Aux confins du Trégor, Kermathéman Braz dévoile en un seul édifice la mutation stylistique du XVIe siècle breton : gothique flamboyant au nord, Renaissance triomphante à l'ouest, réunis par une élégante tour octogonale.
Dissimulé dans le bocage des Côtes-d'Armor, à Pédernec, le manoir de Kermathéman Braz est l'un de ces joyaux discrets que la Bretagne intérieure réserve aux curieux. Loin de la côte et des circuits touristiques balisés, il incarne avec une rare éloquence la tension créatrice qui traversa l'architecture seigneuriale bretonne tout au long du XVIe siècle, lorsque les maîtres d'ouvrage hésitaient encore entre la verticalité gothique et la nouvelle grammaire venue d'Italie. Ce qui frappe d'emblée, c'est la lisibilité de cette évolution sur un seul et même bâtiment. La façade nord, édifiée dans les années 1520-1530, parle encore la langue du gothique flamboyant : moulures nerveuses, remplages délicats, fenêtres à accolades. La façade ouest, elle, s'exprime en une Renaissance maîtrisée, avec ses proportions apaisées, ses encadrements horizontaux et ses ornements classicisants. Entre ces deux temporalités, l'aile en retour datée 1584 complète le tableau, offrant au visiteur une véritable leçon d'histoire de l'art en pierre de granit gris. L'expérience de visite tient autant à l'architecture qu'à l'atmosphère. La cour intérieure, cernée de dépendances — longère à l'est, ancienne maison à four et écuries encadrant le portail au nord — restitue l'organisation complète d'un domaine seigneurial rural du XVIe siècle. On devine la vie qui s'y déroulait : l'agitation de la basse-cour, la chaleur du four banal, le passage des chevaux sous le porche. À l'intérieur, les cheminées constituent le trésor le plus intime du manoir. Caractéristiques des demeures du Penthièvre et du Trégor, elles combinent sobriété structurelle et raffinement décoratif, avec leurs hottes droites et leurs piédroits soigneusement appareillés. L'escalier en vis logé dans la tour octogonale — chef-d'œuvre de compacité géométrique à l'angle des deux corps — dessert avec fluidité les étages et le comble, rythmant la montée d'un mouvement continu et presque hypnotique. Kermathéman Braz s'adresse à qui aime les monuments vivants, ceux qui n'ont pas été trop polis par la restauration.

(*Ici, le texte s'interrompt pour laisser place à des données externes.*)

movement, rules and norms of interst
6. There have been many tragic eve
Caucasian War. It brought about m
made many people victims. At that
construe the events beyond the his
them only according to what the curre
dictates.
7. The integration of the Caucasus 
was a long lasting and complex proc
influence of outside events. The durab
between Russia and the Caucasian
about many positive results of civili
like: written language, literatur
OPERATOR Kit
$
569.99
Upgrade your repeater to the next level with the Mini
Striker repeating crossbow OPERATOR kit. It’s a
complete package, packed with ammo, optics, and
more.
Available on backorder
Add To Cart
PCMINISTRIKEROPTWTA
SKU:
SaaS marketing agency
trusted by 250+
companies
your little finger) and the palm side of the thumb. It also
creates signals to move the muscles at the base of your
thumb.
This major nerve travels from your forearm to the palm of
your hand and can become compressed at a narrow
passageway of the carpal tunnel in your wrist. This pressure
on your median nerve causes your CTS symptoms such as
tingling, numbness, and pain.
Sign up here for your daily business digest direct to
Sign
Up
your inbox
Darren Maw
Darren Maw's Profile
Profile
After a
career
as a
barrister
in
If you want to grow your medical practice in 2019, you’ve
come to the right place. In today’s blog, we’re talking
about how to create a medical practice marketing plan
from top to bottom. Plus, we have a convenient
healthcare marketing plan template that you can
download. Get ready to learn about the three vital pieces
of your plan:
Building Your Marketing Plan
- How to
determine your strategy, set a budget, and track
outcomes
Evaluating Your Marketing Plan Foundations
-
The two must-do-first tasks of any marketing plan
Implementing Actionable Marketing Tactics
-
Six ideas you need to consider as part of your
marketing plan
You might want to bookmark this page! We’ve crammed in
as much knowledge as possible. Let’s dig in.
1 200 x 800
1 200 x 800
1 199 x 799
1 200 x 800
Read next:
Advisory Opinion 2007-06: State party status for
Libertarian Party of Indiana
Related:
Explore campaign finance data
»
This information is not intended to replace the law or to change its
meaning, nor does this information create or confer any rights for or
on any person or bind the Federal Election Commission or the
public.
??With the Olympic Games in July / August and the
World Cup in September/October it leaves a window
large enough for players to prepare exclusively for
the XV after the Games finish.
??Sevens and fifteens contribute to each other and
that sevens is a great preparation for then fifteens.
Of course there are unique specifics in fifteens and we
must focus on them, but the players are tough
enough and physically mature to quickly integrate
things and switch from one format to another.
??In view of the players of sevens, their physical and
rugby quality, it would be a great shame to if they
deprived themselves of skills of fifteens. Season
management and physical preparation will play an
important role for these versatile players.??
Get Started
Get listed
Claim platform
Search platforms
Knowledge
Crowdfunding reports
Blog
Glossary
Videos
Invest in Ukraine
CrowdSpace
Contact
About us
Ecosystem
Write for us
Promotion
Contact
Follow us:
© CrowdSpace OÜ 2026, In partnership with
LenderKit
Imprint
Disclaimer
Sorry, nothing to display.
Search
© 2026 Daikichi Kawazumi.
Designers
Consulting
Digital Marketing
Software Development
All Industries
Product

Sa rugosité granitique, sa courbe douce dans le paysage végétal du Goëlo intérieur et la précision de ses détails sculptés en font une destination à part, réservée aux vrais amateurs de patrimoine.
Le manoir de Kermathéman Braz obéit à un plan en L caractéristique des demeures seigneuriales bretonnes de la Renaissance, où le corps de logis principal s'étend selon un axe nord-sud tandis qu'une aile en retour vient fermer l'angle à l'est. L'ensemble est intégralement construit en pierre de taille de granit gris, matériau dominant du sous-sol armoricain qui confère aux façades une gravité minérale et une solidité à toute épreuve. Les deux façades principales révèlent leur double appartenance stylistique : la façade nord, la plus ancienne (vers 1520-1530), conserve les marqueurs du gothique flamboyant — moulures complexes, fenêtres à meneau, accolades ornées — tandis que la façade ouest affiche un répertoire résolument renaissant, avec ses encadrements à crossettes, ses proportions équilibrées et son horizontalité affirmée. L'élément architectonique le plus remarquable est sans conteste la tour octogonale logée dans l'angle rentrant des deux corps. Ce dispositif, fréquent dans les châteaux et manoirs bretons de la période, concentre ici toute l'ingéniosité du maître maçon : le polygone régulier s'inscrit parfaitement dans la géométrie de l'équerre, permettant à l'escalier en vis de desservir les deux niveaux habitables et le comble avec une économie de moyens admirable. Les cheminées intérieures constituent un autre point fort du bâtiment. Celles des salles basse et haute du corps principal datent du XVIe siècle et témoignent du savoir-faire des chemineurs du Penthièvre et du Trégor, avec leurs proportions généreuses, leurs hottes à profil soigné et leurs piédroits appareillés avec soin. L'aile de 1584 présente quant à elle des cheminées à hottes droites plus sobres, représentatives de l'évolution vers un classicisme tempéré. La cour, bordée à l'est d'un long bâtiment de dépendances et encadrée au nord par l'ancienne maison à four et les écuries, complète le dispositif en restituant l'organisation complète d'un domaine agricole noble du XVIe siècle.